#### SUPPLIED MATERIAL ####
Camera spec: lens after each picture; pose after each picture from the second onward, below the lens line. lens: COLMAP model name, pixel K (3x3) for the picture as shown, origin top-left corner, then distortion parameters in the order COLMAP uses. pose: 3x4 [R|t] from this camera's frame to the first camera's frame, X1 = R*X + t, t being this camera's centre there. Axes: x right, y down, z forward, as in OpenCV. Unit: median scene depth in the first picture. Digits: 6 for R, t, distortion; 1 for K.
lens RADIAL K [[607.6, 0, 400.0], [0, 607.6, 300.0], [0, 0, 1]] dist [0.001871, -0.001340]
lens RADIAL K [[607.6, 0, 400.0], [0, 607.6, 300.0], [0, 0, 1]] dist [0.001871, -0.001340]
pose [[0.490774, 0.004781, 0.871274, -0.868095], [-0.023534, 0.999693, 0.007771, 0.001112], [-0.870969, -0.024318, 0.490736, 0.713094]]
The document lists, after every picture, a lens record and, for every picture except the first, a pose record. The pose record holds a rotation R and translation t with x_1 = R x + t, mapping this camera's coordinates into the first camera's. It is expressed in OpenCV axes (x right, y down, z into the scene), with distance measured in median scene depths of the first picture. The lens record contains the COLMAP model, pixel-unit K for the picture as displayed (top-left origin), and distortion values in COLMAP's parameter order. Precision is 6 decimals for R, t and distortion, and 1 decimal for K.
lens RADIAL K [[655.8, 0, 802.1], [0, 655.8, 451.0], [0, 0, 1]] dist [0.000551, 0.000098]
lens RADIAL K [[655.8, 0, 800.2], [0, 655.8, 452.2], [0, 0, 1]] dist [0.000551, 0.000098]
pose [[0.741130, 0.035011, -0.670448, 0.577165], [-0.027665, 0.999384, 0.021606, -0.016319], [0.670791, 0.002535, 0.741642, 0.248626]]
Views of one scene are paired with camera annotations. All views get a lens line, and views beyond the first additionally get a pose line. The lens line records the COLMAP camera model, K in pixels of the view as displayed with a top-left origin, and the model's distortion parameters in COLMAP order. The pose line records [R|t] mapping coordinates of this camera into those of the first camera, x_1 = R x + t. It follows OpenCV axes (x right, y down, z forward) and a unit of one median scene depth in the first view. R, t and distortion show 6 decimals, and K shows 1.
####
> _WORK TO BE COMPLETED_
Convert all of the rows above into a JSON list of strings, with one string per line and any blank lines left out.

> _ANSWER FOR THIS EXERCISE_
[
  "Camera spec: lens after each picture; pose after each picture from the second onward, below the lens line. lens: COLMAP model name, pixel K (3x3) for the picture as shown, origin top-left corner, then distortion parameters in the order COLMAP uses. pose: 3x4 [R|t] from this camera's frame to the first camera's frame, X1 = R*X + t, t being this camera's centre there. Axes: x right, y down, z forward, as in OpenCV. Unit: median scene depth in the first picture. Digits: 6 for R, t, distortion; 1 for K.",
  "lens RADIAL K [[607.6, 0, 400.0], [0, 607.6, 300.0], [0, 0, 1]] dist [0.001871, -0.001340]",
  "lens RADIAL K [[607.6, 0, 400.0], [0, 607.6, 300.0], [0, 0, 1]] dist [0.001871, -0.001340]",
  "pose [[0.490774, 0.004781, 0.871274, -0.868095], [-0.023534, 0.999693, 0.007771, 0.001112], [-0.870969, -0.024318, 0.490736, 0.713094]]",
  "The document lists, after every picture, a lens record and, for every picture except the first, a pose record. The pose record holds a rotation R and translation t with x_1 = R x + t, mapping this camera's coordinates into the first camera's. It is expressed in OpenCV axes (x right, y down, z into the scene), with distance measured in median scene depths of the first picture. The lens record contains the COLMAP model, pixel-unit K for the picture as displayed (top-left origin), and distortion values in COLMAP's parameter order. Precision is 6 decimals for R, t and distortion, and 1 decimal for K.",
  "lens RADIAL K [[655.8, 0, 802.1], [0, 655.8, 451.0], [0, 0, 1]] dist [0.000551, 0.000098]",
  "lens RADIAL K [[655.8, 0, 800.2], [0, 655.8, 452.2], [0, 0, 1]] dist [0.000551, 0.000098]",
  "pose [[0.741130, 0.035011, -0.670448, 0.577165], [-0.027665, 0.999384, 0.021606, -0.016319], [0.670791, 0.002535, 0.741642, 0.248626]]",
  "Views of one scene are paired with camera annotations. All views get a lens line, and views beyond the first additionally get a pose line. The lens line records the COLMAP camera model, K in pixels of the view as displayed with a top-left origin, and the model's distortion parameters in COLMAP order. The pose line records [R|t] mapping coordinates of this camera into those of the first camera, x_1 = R x + t. It follows OpenCV axes (x right, y down, z forward) and a unit of one median scene depth in the first view. R, t and distortion show 6 decimals, and K shows 1."
]